Which brings up a larger question. One of the great things about public markets is that they allow investors to come and go freely, depending on their objectives and their belief in a company’s trajectory. For investors in a private company, an initial public offering can offer liquidity and an exit with a nice upside. It can also provide the company with access to capital markets. But we all know there are downsides to going public. If you don’t need capital to build your business or if you can find other ways (besides debt) to get that capital, and if you could otherwise provide an acceptable exit for investors who are ready to move on, wouldn’t staying private be the preferred option?

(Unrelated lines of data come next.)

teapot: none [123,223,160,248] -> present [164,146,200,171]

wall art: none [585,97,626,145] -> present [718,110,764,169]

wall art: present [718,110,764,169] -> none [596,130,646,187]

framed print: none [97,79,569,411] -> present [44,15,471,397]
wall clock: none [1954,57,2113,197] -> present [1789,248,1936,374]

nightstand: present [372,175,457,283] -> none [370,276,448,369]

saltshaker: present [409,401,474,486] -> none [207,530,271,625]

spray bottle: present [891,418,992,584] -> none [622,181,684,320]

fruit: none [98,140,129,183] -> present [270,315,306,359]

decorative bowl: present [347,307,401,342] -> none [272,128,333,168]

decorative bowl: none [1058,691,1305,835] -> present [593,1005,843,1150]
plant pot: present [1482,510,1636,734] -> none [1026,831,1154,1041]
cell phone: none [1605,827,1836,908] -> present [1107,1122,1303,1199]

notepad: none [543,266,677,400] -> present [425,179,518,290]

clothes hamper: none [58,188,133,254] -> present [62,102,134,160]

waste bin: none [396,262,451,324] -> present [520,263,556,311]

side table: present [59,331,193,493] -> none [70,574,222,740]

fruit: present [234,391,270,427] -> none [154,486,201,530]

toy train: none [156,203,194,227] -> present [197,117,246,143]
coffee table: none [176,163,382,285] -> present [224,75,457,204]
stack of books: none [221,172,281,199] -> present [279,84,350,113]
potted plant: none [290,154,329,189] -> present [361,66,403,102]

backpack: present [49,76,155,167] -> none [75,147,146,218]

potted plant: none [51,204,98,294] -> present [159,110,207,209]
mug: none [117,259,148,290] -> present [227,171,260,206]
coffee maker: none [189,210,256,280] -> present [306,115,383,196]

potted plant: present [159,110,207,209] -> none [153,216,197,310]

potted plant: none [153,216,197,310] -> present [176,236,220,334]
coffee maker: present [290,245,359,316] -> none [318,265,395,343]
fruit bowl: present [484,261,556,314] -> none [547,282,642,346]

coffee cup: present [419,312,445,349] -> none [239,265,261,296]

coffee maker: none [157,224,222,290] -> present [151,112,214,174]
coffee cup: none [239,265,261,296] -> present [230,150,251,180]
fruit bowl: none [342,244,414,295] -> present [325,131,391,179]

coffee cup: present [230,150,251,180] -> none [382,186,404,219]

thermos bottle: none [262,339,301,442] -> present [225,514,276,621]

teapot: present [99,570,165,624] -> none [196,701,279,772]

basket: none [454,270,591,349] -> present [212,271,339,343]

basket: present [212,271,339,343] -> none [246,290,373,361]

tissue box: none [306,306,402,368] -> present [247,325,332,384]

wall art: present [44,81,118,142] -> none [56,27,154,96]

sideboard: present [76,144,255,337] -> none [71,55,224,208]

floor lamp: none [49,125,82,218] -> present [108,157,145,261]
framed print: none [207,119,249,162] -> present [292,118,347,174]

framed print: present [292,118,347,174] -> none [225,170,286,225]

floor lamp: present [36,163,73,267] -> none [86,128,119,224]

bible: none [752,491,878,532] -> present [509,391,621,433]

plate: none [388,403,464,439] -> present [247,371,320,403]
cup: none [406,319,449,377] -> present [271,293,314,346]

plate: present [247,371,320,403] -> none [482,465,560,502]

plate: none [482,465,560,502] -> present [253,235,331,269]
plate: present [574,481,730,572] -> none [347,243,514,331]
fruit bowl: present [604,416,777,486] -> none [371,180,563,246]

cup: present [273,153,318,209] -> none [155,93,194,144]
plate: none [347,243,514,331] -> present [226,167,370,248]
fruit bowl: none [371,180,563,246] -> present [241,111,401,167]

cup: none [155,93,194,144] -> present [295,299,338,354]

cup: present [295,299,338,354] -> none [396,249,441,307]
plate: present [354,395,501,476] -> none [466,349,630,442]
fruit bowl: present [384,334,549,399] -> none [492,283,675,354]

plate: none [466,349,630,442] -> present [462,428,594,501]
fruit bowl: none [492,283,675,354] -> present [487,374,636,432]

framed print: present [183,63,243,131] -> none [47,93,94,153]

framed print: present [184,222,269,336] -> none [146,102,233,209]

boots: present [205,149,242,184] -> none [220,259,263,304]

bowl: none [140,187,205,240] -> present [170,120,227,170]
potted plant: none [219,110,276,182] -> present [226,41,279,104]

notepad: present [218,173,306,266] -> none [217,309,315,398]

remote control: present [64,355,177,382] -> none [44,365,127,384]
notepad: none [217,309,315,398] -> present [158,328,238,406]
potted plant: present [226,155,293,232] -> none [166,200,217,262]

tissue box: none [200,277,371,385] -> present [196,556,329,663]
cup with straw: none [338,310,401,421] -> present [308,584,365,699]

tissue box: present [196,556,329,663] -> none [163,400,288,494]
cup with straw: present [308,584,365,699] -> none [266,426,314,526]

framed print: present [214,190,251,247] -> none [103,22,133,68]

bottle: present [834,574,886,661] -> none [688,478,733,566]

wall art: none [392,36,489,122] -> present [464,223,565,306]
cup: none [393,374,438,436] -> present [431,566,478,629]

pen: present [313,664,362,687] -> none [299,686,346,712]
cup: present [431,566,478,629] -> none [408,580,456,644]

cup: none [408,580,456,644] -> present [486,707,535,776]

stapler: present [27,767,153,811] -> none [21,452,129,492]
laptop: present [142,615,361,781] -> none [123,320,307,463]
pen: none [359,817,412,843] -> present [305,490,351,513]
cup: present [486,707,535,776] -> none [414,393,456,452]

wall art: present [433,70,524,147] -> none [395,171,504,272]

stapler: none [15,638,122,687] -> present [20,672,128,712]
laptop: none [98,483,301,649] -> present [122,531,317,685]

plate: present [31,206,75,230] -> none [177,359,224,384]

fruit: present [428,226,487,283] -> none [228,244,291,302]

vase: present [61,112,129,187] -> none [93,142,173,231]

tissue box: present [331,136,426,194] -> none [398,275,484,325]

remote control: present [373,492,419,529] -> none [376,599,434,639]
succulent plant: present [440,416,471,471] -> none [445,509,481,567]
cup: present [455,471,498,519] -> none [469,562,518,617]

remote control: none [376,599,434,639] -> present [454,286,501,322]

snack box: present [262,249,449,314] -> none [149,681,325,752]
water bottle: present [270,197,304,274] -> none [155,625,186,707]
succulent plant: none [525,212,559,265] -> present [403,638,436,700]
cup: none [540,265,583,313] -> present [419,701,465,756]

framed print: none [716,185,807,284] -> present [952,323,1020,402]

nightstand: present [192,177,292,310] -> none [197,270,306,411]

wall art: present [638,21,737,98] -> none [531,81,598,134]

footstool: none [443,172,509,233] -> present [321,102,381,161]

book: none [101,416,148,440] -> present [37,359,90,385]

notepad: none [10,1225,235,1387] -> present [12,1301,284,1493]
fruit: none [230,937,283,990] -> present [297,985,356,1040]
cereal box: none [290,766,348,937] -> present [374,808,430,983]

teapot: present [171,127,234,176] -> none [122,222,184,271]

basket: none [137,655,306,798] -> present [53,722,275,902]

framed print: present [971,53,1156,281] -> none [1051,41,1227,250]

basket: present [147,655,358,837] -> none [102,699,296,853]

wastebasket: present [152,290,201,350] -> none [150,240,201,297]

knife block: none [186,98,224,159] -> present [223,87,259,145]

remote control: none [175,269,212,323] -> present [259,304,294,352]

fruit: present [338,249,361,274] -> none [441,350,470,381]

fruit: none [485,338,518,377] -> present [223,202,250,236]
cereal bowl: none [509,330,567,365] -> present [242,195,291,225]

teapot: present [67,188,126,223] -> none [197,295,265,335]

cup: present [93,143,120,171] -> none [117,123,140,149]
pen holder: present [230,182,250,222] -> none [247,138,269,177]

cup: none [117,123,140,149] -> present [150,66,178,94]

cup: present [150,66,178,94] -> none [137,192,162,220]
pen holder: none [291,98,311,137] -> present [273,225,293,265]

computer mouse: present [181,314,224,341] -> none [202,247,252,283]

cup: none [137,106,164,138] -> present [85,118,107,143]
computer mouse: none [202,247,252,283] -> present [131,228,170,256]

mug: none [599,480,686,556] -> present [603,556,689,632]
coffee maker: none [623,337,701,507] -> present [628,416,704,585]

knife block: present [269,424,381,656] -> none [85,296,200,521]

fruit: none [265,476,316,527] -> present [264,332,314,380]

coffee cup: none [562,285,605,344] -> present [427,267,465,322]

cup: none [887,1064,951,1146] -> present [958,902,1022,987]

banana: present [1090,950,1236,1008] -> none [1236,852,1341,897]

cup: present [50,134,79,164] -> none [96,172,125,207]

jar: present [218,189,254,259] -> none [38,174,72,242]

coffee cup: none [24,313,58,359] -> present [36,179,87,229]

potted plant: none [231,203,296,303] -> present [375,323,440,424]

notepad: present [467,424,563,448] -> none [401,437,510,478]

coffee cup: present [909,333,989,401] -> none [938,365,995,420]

I’ve been giving this matter a lot of thought. Many companies I have admired — Stonyfield, Ben Jerry’s, Tom’s of Maine and Honest Tea, have sold to multinationals (all of which happen to be clients of TerraCycle). Investment banks call us regularly, suggesting it’s only a matter of time before we sell, too. The alternative might be an I.P.O., and the banks all suggest they have teams to assist us with that eventuality. Of course, if TerraCycle generates large enough profits, it could offer to redeem shares of investors who want to exit, but that would run against our strategy of prioritizing our resources for growth. And if the profits are that strong, wouldn’t the amount demanded by investors also grow -– making buying them out with profits more difficult?
While this debate has gone on for years, we have seen the possibility of a middle path open up. Recently, a Brazilian investment group bought a minority interest in our Brazilian subsidiary. The group not only brought capital, but through their resources has been able to fuel our Brazilian operation with faster growth. Better yet, we can use the proceeds of this sale to bring liquidity to our investors in the parent company. This approach, should we choose to roll it out more broadly, might be a way for a relatively small company to develop strong local partnerships to turbo charge activities in foreign operations, while also creating cash to let earlier investors in the parent company exit. That would allow the company to remain private, independent and focused on growth.
So far, it seems like both our short-term and long-term investors like this approach.
Tom Szaky is the chief executive of TerraCycle, which is based in Trenton.